Synopses & Reviews
During the last two decades of the twentieth century, U.S. Latina writers have made a profound impact on American letters with fiction in both mainstream and regional venues. Following on the heels of this vibrant and growing body of work, New Latina Narrative offers the first in-depth synthesis and literary analysis of this transethnic genre. Focusing on the dynamic writing published in the 1980s and 1990s by Mexican American, Puerto Rican, Cuban American, and Domincan American women, New Latina Narrative illustrates how these writers have redefined the concepts of multiculturalism and diversity in American society. As participants in both mainstream and grassroots forms of multiculturalism, these new Latina narrativists have created a feminine space within postmodern ethnicity, disrupting the idealistic veneer of diversity with which publishers often market this fiction.

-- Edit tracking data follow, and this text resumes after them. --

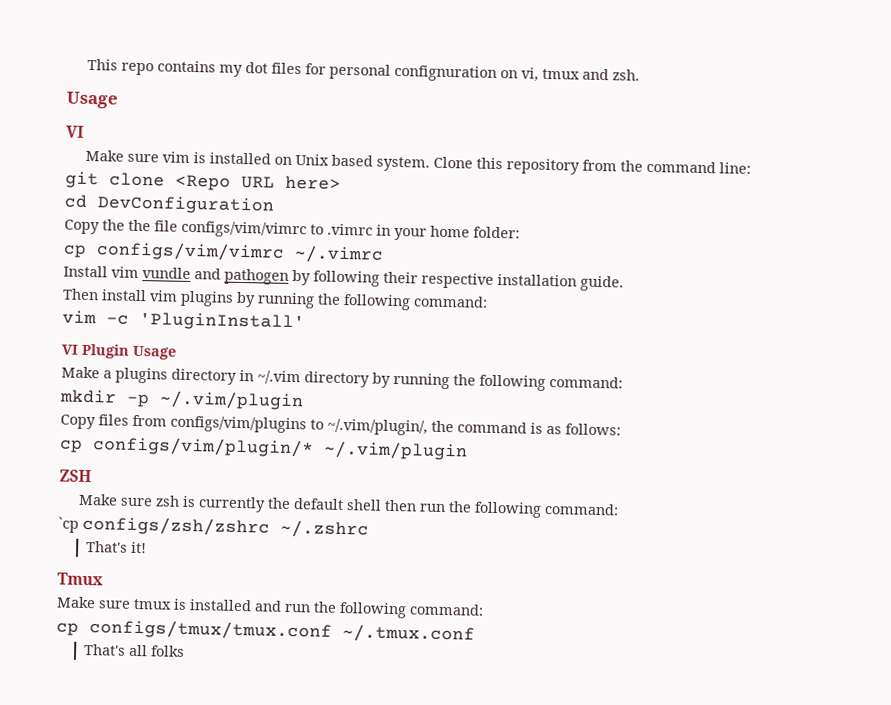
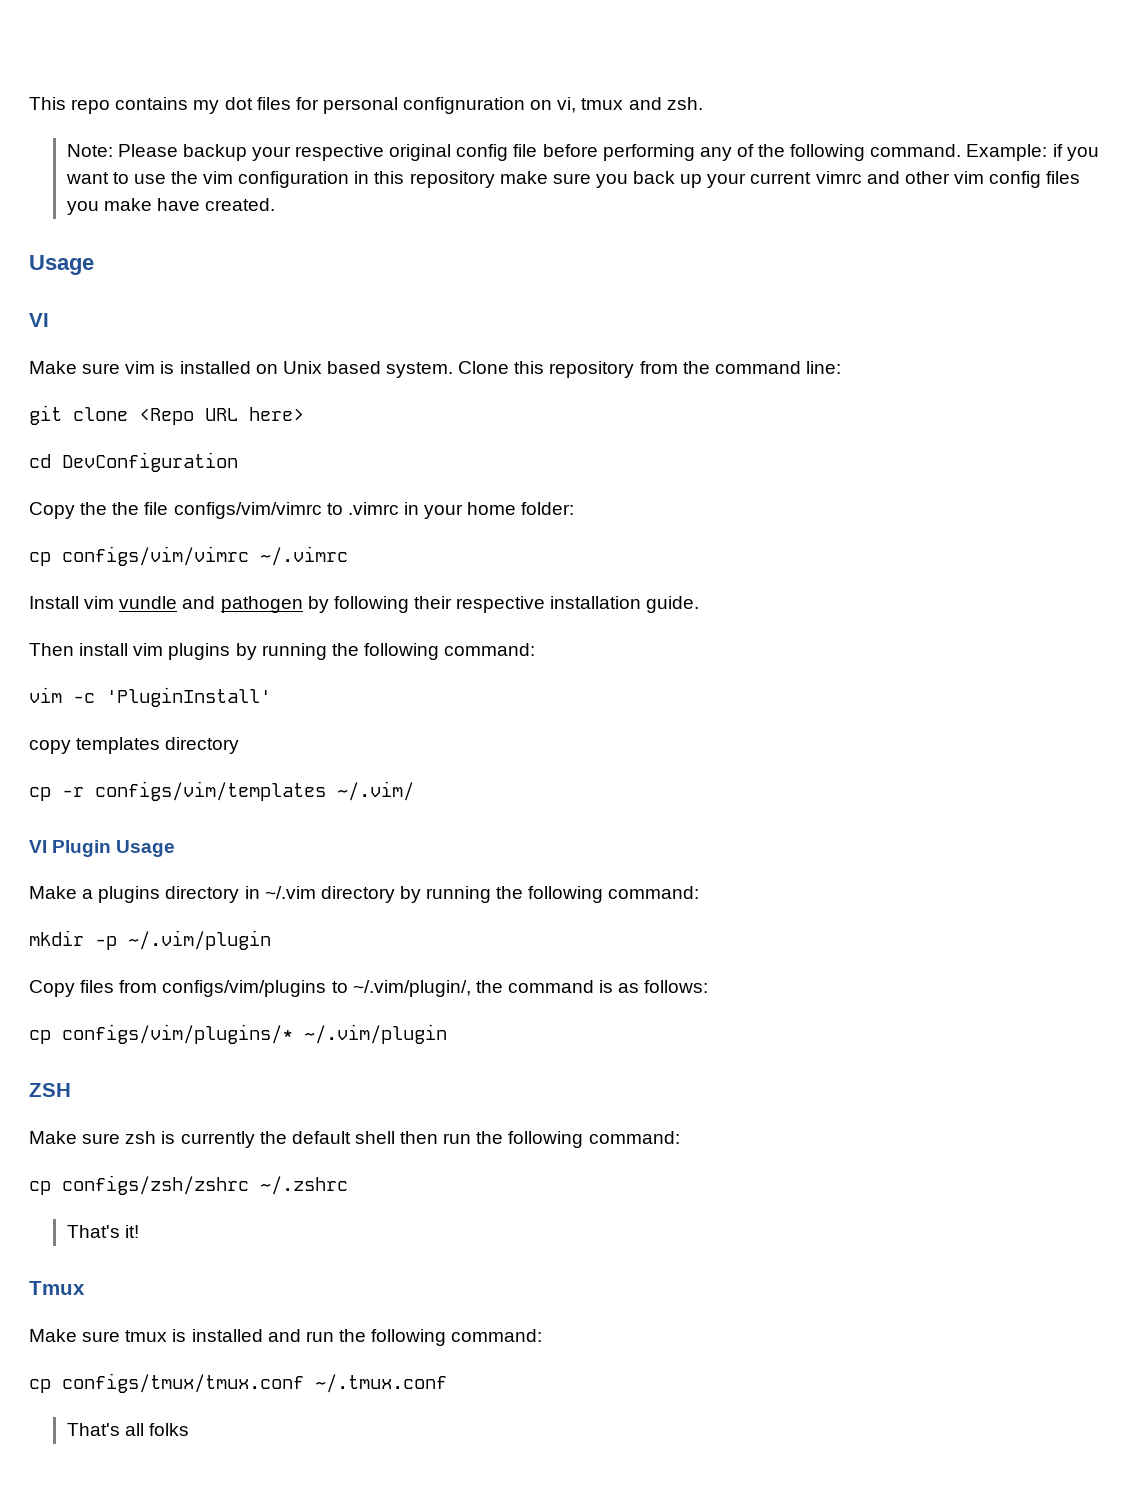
(640, 75) none -> [66,144,1099,161] [65,171,1081,188] [66,198,275,215] // Note: Please backup your respective original config file before performing any of the following command. Example: if you want to use the vim configuration in this repository make sure you back up your current vimrc and other vim config files you make have created.
(305, 322) none -> [29,737,240,754] [29,781,414,801] // copy templates directory // cp -r configs/vim/templates ~/.vim/
[92,436,314,458] configs/vim/plugin/* -> [62,1024,293,1044] configs/vim/plugins/*
[58,516,79,533] `cp -> [29,1181,51,1195] cp

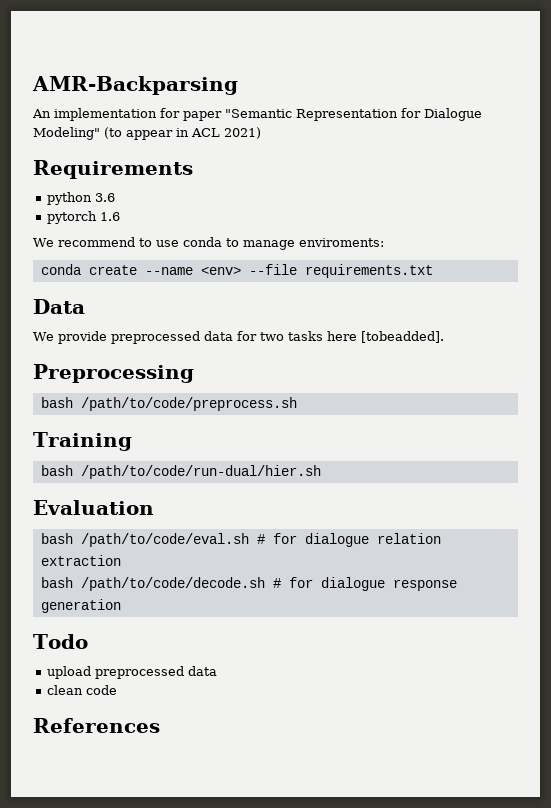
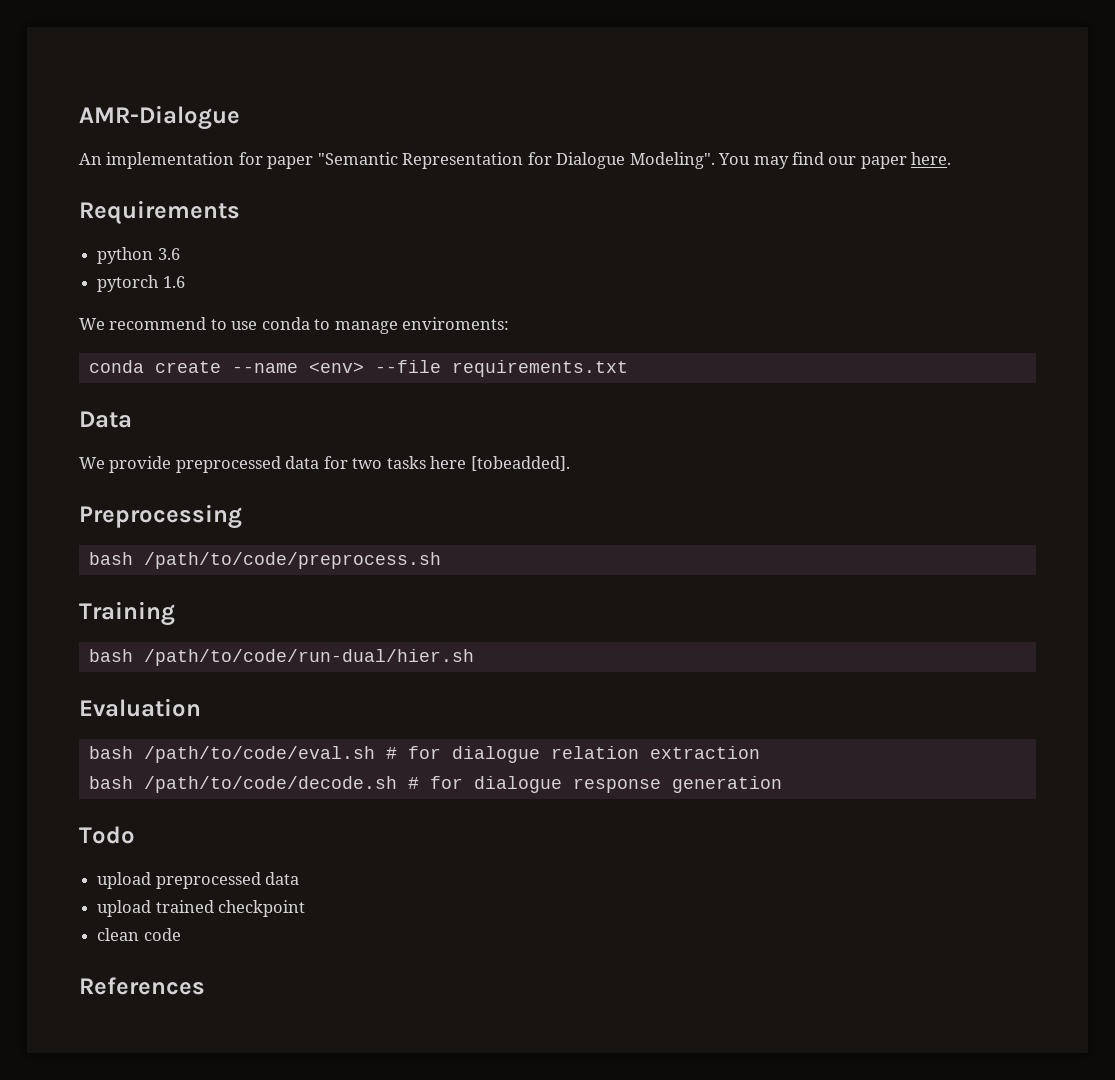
[32,76,238,95] AMR-Backparsing -> [79,105,240,130] AMR-Dialogue
[33,127,261,140] Modeling" (to appear in ACL 2021) -> [629,152,952,169] Modeling". You may find our paper here.
(217, 671) none -> [97,900,306,917] // upload trained checkpoint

In this groundbreaking study, author Ellen McCracken opens the conventional boundaries of Latino/a literary criticism, incorporating elements of cultural studies theory and contemporary feminism. Emphasizing the diversity within new Latina narrative, McCracken discusses the works of more than two dozen writers, including Julia Alvarez, Denise Chávez, Sandra Cisneros, Cristina Garcia, Graciela Limón, Demetria Martínez, Pat Mora, Cherríe Moraga, Mary Helen Ponce, and Helena María Viramontes. She stresses such themes as the resignification of master narrative, the autobiographical self and collective identity, popular religiosity, subculture and transgression, and narrative harmony and dissonance. New Latina Narrative provides readers an enriched basis for reconceiving the overall Latino/a literary field and its relation to other contemporary literary and cultural trends. McCracken's original approach extends the Latina literary canon—both the works to be studied and the issues to be examined—resulting in a valuable work for all readers of women's studies, contemporary American literature, ethnic studies, communications, and sociology.
About the Author
Ellen McCracken is Professor in the Department of Spanish and Portugeuse at the University of California-Santa Barbara.